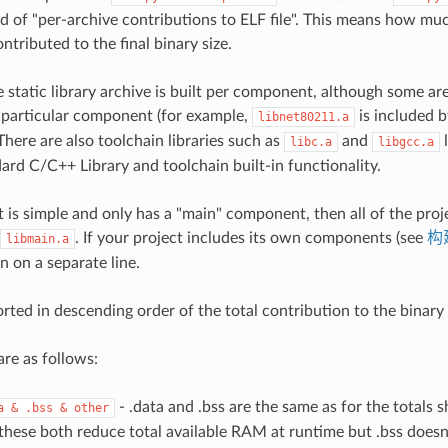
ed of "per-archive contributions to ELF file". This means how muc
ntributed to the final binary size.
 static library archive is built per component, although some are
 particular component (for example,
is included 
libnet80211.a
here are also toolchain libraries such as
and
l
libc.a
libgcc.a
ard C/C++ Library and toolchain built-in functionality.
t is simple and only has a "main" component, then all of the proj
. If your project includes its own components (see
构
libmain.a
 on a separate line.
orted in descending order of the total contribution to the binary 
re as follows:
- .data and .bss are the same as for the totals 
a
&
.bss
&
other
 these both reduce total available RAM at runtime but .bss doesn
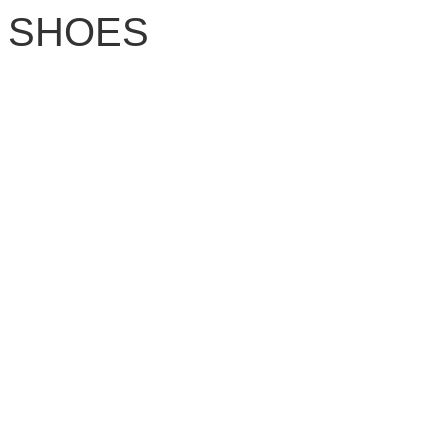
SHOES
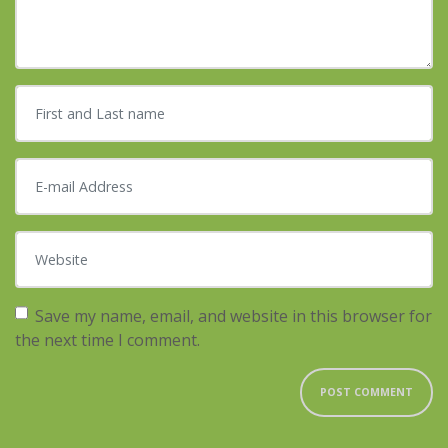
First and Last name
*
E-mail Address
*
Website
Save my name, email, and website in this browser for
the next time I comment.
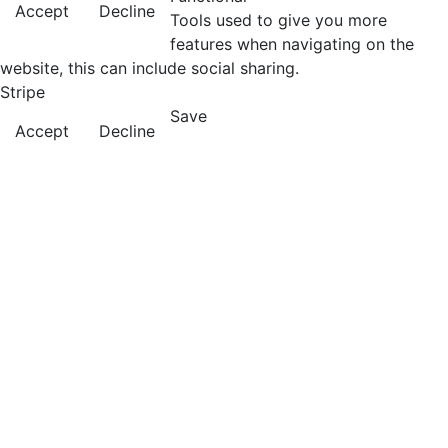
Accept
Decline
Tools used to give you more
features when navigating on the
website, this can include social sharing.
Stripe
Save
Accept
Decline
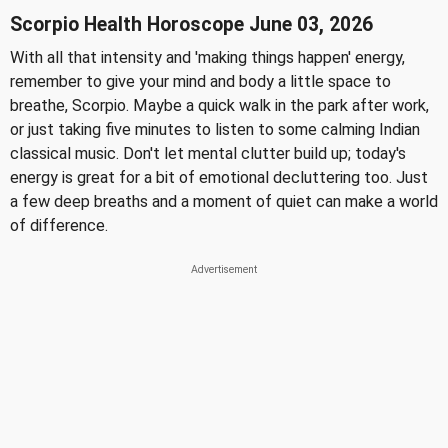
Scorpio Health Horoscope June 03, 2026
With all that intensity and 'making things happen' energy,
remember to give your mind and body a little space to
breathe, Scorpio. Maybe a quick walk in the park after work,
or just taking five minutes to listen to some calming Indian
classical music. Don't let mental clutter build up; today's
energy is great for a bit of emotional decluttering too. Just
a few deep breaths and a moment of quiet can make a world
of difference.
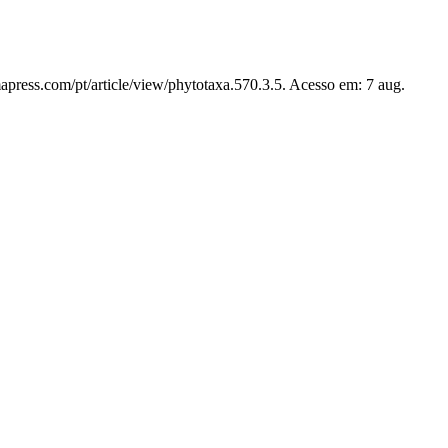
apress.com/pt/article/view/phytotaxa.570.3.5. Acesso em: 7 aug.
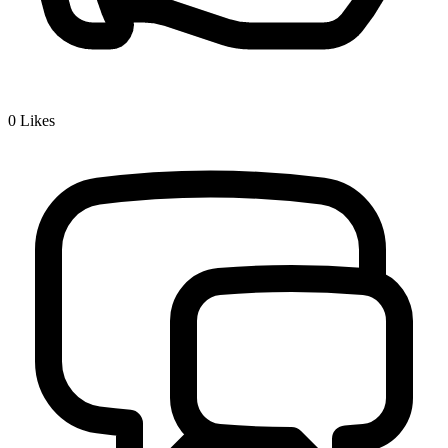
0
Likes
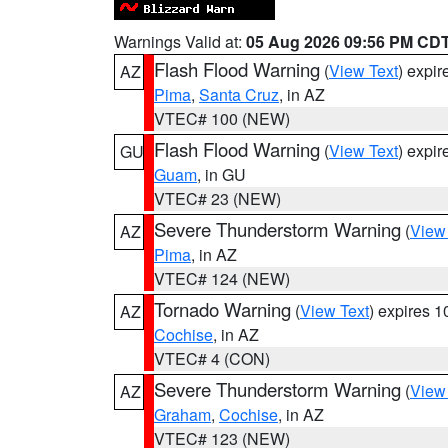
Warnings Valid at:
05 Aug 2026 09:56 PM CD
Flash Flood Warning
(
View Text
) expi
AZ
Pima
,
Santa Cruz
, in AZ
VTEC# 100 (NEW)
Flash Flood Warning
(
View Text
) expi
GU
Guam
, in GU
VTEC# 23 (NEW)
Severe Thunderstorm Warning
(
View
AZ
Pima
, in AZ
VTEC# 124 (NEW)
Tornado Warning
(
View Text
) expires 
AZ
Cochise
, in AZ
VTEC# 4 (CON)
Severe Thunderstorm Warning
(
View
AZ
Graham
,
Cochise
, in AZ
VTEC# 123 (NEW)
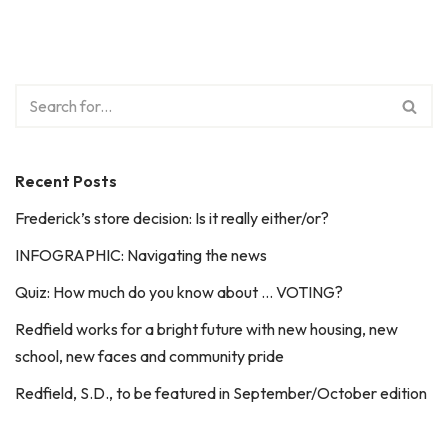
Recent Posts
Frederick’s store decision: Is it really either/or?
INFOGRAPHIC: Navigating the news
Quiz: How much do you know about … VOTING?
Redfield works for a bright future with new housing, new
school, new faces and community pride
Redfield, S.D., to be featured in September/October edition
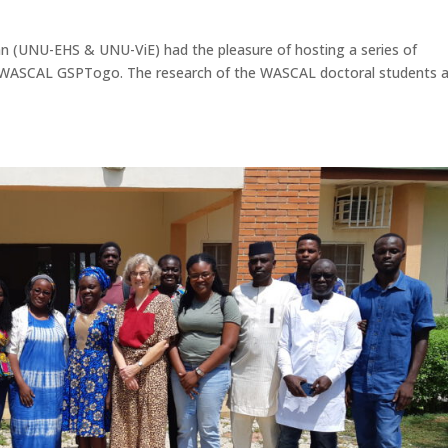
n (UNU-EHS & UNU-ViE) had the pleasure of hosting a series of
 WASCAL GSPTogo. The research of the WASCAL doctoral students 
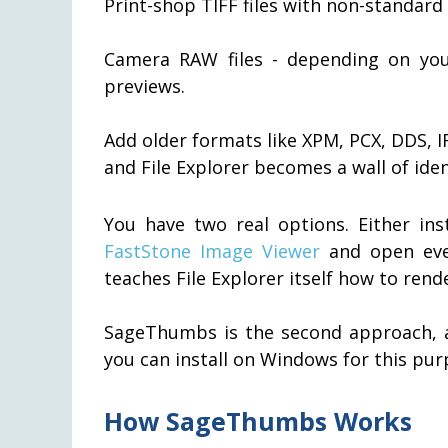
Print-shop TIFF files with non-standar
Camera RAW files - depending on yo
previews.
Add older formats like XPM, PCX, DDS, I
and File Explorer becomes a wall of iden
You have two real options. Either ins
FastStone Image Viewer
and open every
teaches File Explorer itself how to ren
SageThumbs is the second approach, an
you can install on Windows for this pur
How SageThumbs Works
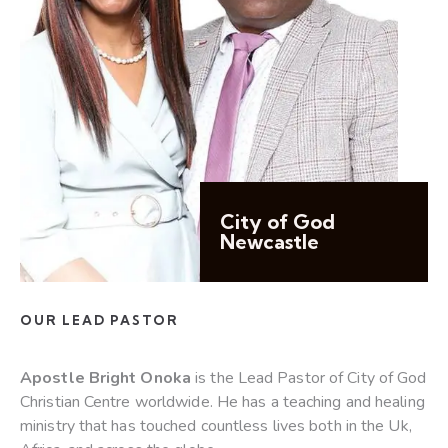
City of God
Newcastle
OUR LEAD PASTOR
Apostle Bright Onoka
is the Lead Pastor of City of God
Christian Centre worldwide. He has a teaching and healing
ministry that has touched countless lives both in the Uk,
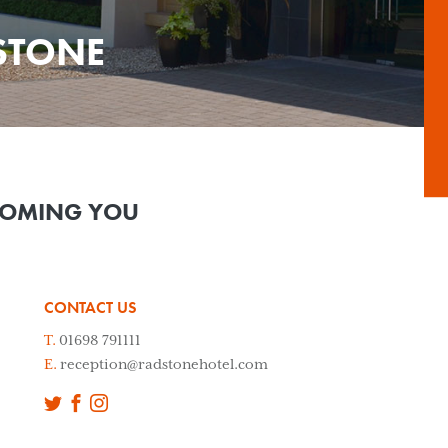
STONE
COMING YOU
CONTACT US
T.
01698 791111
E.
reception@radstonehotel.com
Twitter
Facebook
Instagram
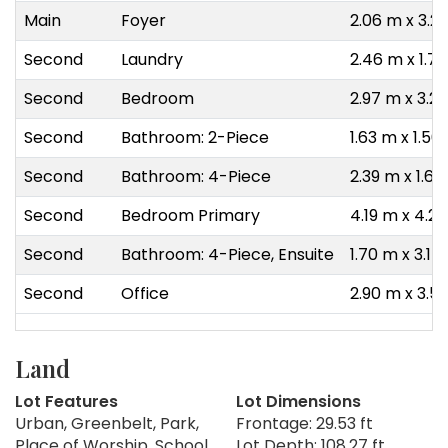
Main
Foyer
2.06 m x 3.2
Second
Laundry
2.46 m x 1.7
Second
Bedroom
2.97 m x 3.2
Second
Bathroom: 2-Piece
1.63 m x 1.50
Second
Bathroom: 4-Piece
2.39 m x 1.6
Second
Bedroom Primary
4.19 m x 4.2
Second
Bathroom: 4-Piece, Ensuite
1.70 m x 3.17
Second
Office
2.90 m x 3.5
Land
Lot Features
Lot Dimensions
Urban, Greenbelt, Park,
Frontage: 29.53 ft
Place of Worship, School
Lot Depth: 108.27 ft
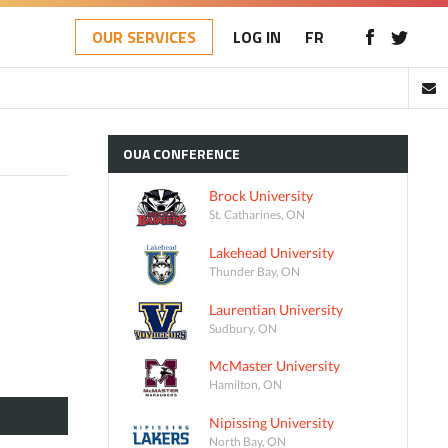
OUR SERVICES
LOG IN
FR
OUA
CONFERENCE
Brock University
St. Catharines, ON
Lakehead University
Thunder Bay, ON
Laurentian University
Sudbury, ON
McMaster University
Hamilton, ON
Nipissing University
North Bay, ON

* _EXERCISE AIM_: Pictures are to be excluded; all other material must be transcribed exactly.

* _REPLY TO THE TASK_:
ed of "per-archive contributions to ELF file". This means how muc
ntributed to the final binary size.
 static library archive is built per component, although some are
 particular component (for example,
is included 
libnet80211.a
here are also toolchain libraries such as
and
l
libc.a
libgcc.a
ard C/C++ Library and toolchain built-in functionality.
t is simple and only has a "main" component, then all of the proj
. If your project includes its own components (see
构
libmain.a
 on a separate line.
orted in descending order of the total contribution to the binary 
re as follows:
- .data and .bss are the same as for the totals 
a
&
.bss
&
other
 these both reduce total available RAM at runtime but .bss doesn
SHOES
First and Last name
*
E-mail Address
*
Website
Save my name, email, and website in this browser for
the next time I comment.
Accept
Decline
Tools used to give you more
features when navigating on the
website, this can include social sharing.
Stripe
Save
Accept
Decline
Scorpio Health Horoscope June 03, 2026
With all that intensity and 'making things happen' energy,
remember to give your mind and body a little space to
breathe, Scorpio. Maybe a quick walk in the park after work,
or just taking five minutes to listen to some calming Indian
classical music. Don't let mental clutter build up; today's
energy is great for a bit of emotional decluttering too. Just
a few deep breaths and a moment of quiet can make a world
of difference.
apress.com/pt/article/view/phytotaxa.570.3.5. Acesso em: 7 aug.
0
Likes
Warnings Valid at:
05 Aug 2026 09:56 PM CD
Flash Flood Warning
(
View Text
) expi
AZ
Pima
,
Santa Cruz
, in AZ
VTEC# 100 (NEW)
Flash Flood Warning
(
View Text
) expi
GU
Guam
, in GU
VTEC# 23 (NEW)
Severe Thunderstorm Warning
(
View
AZ
Pima
, in AZ
VTEC# 124 (NEW)
Tornado Warning
(
View Text
) expires 
AZ
Cochise
, in AZ
VTEC# 4 (CON)
Severe Thunderstorm Warning
(
View
AZ
Graham
,
Cochise
, in AZ
VTEC# 123 (NEW)
Recent Posts
Frederick’s store decision: Is it really either/or?
INFOGRAPHIC: Navigating the news
Quiz: How much do you know about … VOTING?
Redfield works for a bright future with new housing, new
school, new faces and community pride
Redfield, S.D., to be featured in September/October edition
n (UNU-EHS & UNU-ViE) had the pleasure of hosting a series of
 WASCAL GSPTogo. The research of the WASCAL doctoral students 
Print-shop TIFF files with non-standar
Camera RAW files - depending on yo
previews.
Add older formats like XPM, PCX, DDS, I
and File Explorer becomes a wall of iden
You have two real options. Either ins
FastStone Image Viewer
and open every
teaches File Explorer itself how to ren
SageThumbs is the second approach, an
you can install on Windows for this pur
How SageThumbs Works
City of God
Newcastle
OUR LEAD PASTOR
Apostle Bright Onoka
is the Lead Pastor of City of God
Christian Centre worldwide. He has a teaching and healing
ministry that has touched countless lives both in the Uk,
STONE
COMING YOU
CONTACT US
T.
01698 791111
E.
reception@radstonehotel.com
Twitter
Facebook
Instagram
Main
Foyer
2.06 m x 3.2
Second
Laundry
2.46 m x 1.7
Second
Bedroom
2.97 m x 3.2
Second
Bathroom: 2-Piece
1.63 m x 1.50
Second
Bathroom: 4-Piece
2.39 m x 1.6
Second
Bedroom Primary
4.19 m x 4.2
Second
Bathroom: 4-Piece, Ensuite
1.70 m x 3.17
Second
Office
2.90 m x 3.5
Land
Lot Features
Lot Dimensions
Urban, Greenbelt, Park,
Frontage: 29.53 ft
Place of Worship, School
Lot Depth: 108.27 ft
OUR SERVICES
LOG IN
FR
OUA
CONFERENCE
Brock University
St. Catharines, ON
Lakehead University
Thunder Bay, ON
Laurentian University
Sudbury, ON
McMaster University
Hamilton, ON
Nipissing University
North Bay, ON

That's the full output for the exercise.